Auralia saw the look on the men’s faces that she recognized as the one she often wore when she sat with her mentor and Remi explained the dangers.
It was a lot. “Let’s walk through it. Bowls fill with water.
That can happen in one of two ways. First, the water from the mountains overflows their banks, flooding the parking lot.
But, looking at the river heights Creed sent me, I don’t see that happening. ”
“Okay, good,” Kamar said.
Auralia shook her head.
“Something worse?” Mohammed asked. “Aw shit, what?”
“The rainstorm on the radar is heading in our direction. We’ve been in a drought.
The clay is baked and can’t absorb moisture.
That means the clay turns slick, so no one can get traction as they try to drive up out of the bowl.
Imagine all these cars start skidding down the hill and crashing into each other at low speeds.
Damage? Some. Not much. People could get trapped, especially if they’re unable—for whatever reason—to get out of their windows or moon roofs.
Tow trucks couldn’t get in and deal with it.
Nope, if we get a heavy rain here, this is going to be a big ol’ mess.
If the rain is coming down hard and we have limited visibility like the guy on his search engine looking for a way to save his life, if I were a betting woman, I would see a slippery hill as the problem. ”
“Where’d you park?” Mohammed asked.
“Nose out right by the gate at the top of the bowl,” Doli said.
“All right, yeah, I saw Auralia’s car coming in. We’re a bit lower on the slope than you,” Kamar said. “So water’s coming down, it’s heavy, people run for their cars.”
“Tires are spinning,” Auralia painted the picture. “People are fighting for space to get momentum to get out, they slide like it’s ice, it’s a pile up.”
“Are you positioning to tape and report?”
“Me? In pouring rain?” Doli asked. “No. I plan to be the first car over the bridge.”
“But if we get up on our roof,” Mohammed said, “I’d have a great view of it. After the rain stops, we could even live-stream the aftermath and get eyeballs involved.”
Auralia wrinkled her nose.
“What?” Mohammed asked.
“Nothing. You do you. I hope it all works out the way you want it to.”
“Don’t play, Auralia,” Kamar scowled, “just say it.”
Doli leaned in. “The mud wrestling only happens as a single event to contend with if it were raining heavily here and only here. You seem to be forgetting that it’s raining on the mountain.

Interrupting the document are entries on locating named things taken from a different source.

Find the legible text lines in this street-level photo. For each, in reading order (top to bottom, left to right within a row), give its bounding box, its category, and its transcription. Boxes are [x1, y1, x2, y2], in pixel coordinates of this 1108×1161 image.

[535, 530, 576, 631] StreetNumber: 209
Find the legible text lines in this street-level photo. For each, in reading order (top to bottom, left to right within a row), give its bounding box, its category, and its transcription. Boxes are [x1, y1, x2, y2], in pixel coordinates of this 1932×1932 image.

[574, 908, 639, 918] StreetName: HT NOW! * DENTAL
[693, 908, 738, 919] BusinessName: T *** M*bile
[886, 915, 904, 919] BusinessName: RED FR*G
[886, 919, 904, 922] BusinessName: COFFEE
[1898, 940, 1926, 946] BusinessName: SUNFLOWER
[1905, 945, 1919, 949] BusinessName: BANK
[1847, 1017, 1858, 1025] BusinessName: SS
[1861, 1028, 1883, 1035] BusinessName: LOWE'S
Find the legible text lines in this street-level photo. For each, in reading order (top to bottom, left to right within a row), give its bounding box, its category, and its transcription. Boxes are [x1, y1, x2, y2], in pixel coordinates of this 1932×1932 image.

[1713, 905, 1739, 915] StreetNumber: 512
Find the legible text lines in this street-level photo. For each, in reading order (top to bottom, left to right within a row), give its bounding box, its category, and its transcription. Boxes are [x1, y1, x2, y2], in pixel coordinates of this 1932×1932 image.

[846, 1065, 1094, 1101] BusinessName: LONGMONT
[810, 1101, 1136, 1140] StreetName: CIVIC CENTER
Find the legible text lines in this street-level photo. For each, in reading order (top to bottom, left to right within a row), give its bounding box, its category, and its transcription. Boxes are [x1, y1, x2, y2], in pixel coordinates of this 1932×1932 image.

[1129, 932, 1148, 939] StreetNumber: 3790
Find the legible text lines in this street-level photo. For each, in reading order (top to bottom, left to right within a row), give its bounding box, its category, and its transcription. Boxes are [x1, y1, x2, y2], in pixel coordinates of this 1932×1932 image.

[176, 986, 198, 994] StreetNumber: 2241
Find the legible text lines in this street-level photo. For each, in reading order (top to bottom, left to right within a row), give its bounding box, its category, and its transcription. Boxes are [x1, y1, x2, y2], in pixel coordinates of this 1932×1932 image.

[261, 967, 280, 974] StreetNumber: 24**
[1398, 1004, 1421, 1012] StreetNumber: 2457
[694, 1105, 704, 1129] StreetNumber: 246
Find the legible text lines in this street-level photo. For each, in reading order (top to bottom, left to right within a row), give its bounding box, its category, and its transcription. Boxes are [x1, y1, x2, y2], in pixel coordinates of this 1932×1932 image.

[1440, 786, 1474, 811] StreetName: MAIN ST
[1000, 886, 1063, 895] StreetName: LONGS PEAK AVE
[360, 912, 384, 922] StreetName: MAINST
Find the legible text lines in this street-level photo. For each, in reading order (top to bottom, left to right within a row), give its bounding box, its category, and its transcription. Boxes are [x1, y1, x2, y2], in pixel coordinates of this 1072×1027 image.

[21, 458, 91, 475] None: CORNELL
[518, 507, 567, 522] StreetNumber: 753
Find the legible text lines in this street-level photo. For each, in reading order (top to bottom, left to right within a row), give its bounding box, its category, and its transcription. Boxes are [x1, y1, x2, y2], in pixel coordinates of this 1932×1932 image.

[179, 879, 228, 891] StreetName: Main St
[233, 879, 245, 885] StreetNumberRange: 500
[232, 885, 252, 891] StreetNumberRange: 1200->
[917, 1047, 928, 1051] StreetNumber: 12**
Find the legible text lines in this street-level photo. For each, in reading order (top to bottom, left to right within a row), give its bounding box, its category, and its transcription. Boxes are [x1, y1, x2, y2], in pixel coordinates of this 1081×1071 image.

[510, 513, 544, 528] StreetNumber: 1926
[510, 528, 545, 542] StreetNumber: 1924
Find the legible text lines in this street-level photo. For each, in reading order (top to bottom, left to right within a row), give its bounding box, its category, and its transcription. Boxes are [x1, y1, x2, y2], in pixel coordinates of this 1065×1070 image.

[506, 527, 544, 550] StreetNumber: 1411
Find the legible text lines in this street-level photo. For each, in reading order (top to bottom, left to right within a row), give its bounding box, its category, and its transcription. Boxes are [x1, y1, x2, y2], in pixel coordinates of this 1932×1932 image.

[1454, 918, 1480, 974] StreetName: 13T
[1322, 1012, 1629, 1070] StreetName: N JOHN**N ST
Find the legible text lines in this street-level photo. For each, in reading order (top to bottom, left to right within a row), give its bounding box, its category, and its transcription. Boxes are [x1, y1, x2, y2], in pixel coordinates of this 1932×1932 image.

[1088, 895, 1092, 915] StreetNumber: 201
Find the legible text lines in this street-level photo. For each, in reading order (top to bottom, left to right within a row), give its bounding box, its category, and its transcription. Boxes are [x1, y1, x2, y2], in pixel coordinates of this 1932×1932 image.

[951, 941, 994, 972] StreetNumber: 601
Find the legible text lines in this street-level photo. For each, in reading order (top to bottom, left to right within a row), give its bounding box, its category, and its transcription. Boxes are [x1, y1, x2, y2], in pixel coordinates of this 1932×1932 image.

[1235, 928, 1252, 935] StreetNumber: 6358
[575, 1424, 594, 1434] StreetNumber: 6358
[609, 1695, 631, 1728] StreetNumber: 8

All that water from up here,” Doli tightened the map so they could see a bigger surface area, “is flowing somewhere from two separate river systems. And this is a delta of land surrounded by the two.”
“Auralia just said that the river heights looked okay,” Kamara said.
“That’s a picture of now,” Auralia was patient with her explanation.
If you didn’t know how to extrapolate data to possible outcomes, if you’d never been exposed to the possibilities, this was a lot to take in.
Auralia got it. She still felt that way in war zones.
“It has nothing to do with what we might contend with if the cars are in a mud pit, people are trapped, and hours of water accumulation change that calculus.” She flipped back to her maps app.
“And I’ll add that there are two bridges that can take you to a main highway,” Auralia said.
“Both bridges were flagged as needing immediate repairs because of their age and decrepitude.”
“Decrepitude?” Doli asked. “I like that word, decrepitude.” She turned toward the parking area. “What I don’t like is that we have to drive on them. They seemed fine to me. But I wasn’t dangling over the side assessing the rusted joints.”